**Activity**:
The response should be the records below, repeated exactly, with each picture left out.

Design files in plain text
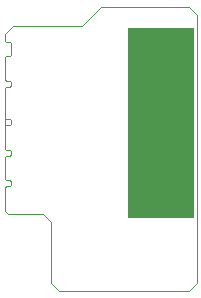
<source format=gbr>
G04 EAGLE Gerber X2 export*
G75*
%MOMM*%
%FSLAX34Y34*%
%LPD*%
%AMOC8*
5,1,8,0,0,1.08239X$1,22.5*%
G01*
%ADD10C,0.000000*%
%ADD11R,5.600000X16.150000*%


D10*
X0Y-36000D02*
X3000Y-39000D01*
X32500Y-39000D01*
X39000Y-45500D01*
X39000Y-97500D01*
X45500Y-104000D01*
X156000Y-104000D01*
X162500Y-97500D01*
X162500Y130000D01*
X156000Y136500D01*
X81500Y136500D01*
X65500Y120500D01*
X7000Y120500D01*
X0Y113500D01*
X0Y107500D01*
X0Y94000D02*
X0Y75000D01*
X1000Y74000D01*
X4000Y74000D01*
X5000Y73000D01*
X5000Y70000D02*
X4000Y69000D01*
X1000Y69000D01*
X0Y68000D01*
X5000Y70000D02*
X5000Y73000D01*
X0Y68000D02*
X0Y42500D01*
X1000Y41500D01*
X4000Y41500D01*
X5000Y40500D01*
X5000Y37500D02*
X4000Y36500D01*
X1000Y36500D01*
X0Y35500D01*
X5000Y37500D02*
X5000Y40500D01*
X0Y42000D02*
X0Y35500D01*
X0Y16500D02*
X1000Y15500D01*
X4000Y15500D01*
X5000Y14500D01*
X5000Y11500D02*
X4000Y10500D01*
X1000Y10500D01*
X0Y9500D01*
X5000Y11500D02*
X5000Y14500D01*
X0Y-16500D02*
X0Y-36000D01*
X0Y-9500D02*
X0Y9500D01*
X0Y16500D02*
X0Y35500D01*
X0Y-9500D02*
X1000Y-10500D01*
X4000Y-10500D02*
X5000Y-11500D01*
X4000Y-10500D02*
X1000Y-10500D01*
X5000Y-11500D02*
X5000Y-14500D01*
X4000Y-15500D01*
X1000Y-15500D01*
X0Y-16500D01*
X1000Y106500D02*
X0Y107500D01*
X1000Y106500D02*
X4000Y106500D01*
X5000Y105500D01*
X5000Y96000D01*
X4000Y95000D01*
X1000Y95000D01*
X0Y94000D01*
D11*
X132000Y38250D03*
M02*

</source>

**Written answer**:
<source format=gbr>
G04 EAGLE Gerber X2 export*
G75*
%MOMM*%
%FSLAX34Y34*%
%LPD*%
%AMOC8*
5,1,8,0,0,1.08239X$1,22.5*%
G01*
%ADD10C,0.000000*%
%ADD11R,5.600000X16.150000*%


D10*
X0Y-36000D02*
X3000Y-39000D01*
X32500Y-39000D01*
X39000Y-45500D01*
X39000Y-97500D01*
X45500Y-104000D01*
X156000Y-104000D01*
X162500Y-97500D01*
X162500Y130000D01*
X156000Y136500D01*
X81500Y136500D01*
X65500Y120500D01*
X7000Y120500D01*
X0Y113500D01*
X0Y107500D01*
X0Y94000D02*
X0Y75000D01*
X1000Y74000D01*
X4000Y74000D01*
X5000Y73000D01*
X5000Y70000D02*
X4000Y69000D01*
X1000Y69000D01*
X0Y68000D01*
X5000Y70000D02*
X5000Y73000D01*
X0Y68000D02*
X0Y42500D01*
X1000Y41500D01*
X4000Y41500D01*
X5000Y40500D01*
X5000Y37500D02*
X4000Y36500D01*
X1000Y36500D01*
X0Y35500D01*
X5000Y37500D02*
X5000Y40500D01*
X0Y42000D02*
X0Y35500D01*
X0Y16500D02*
X1000Y15500D01*
X4000Y15500D01*
X5000Y14500D01*
X5000Y11500D02*
X4000Y10500D01*
X1000Y10500D01*
X0Y9500D01*
X5000Y11500D02*
X5000Y14500D01*
X0Y-16500D02*
X0Y-36000D01*
X0Y-9500D02*
X0Y9500D01*
X0Y16500D02*
X0Y35500D01*
X0Y-9500D02*
X1000Y-10500D01*
X4000Y-10500D02*
X5000Y-11500D01*
X4000Y-10500D02*
X1000Y-10500D01*
X5000Y-11500D02*
X5000Y-14500D01*
X4000Y-15500D01*
X1000Y-15500D01*
X0Y-16500D01*
X1000Y106500D02*
X0Y107500D01*
X1000Y106500D02*
X4000Y106500D01*
X5000Y105500D01*
X5000Y96000D01*
X4000Y95000D01*
X1000Y95000D01*
X0Y94000D01*
D11*
X132000Y38250D03*
M02*

</source>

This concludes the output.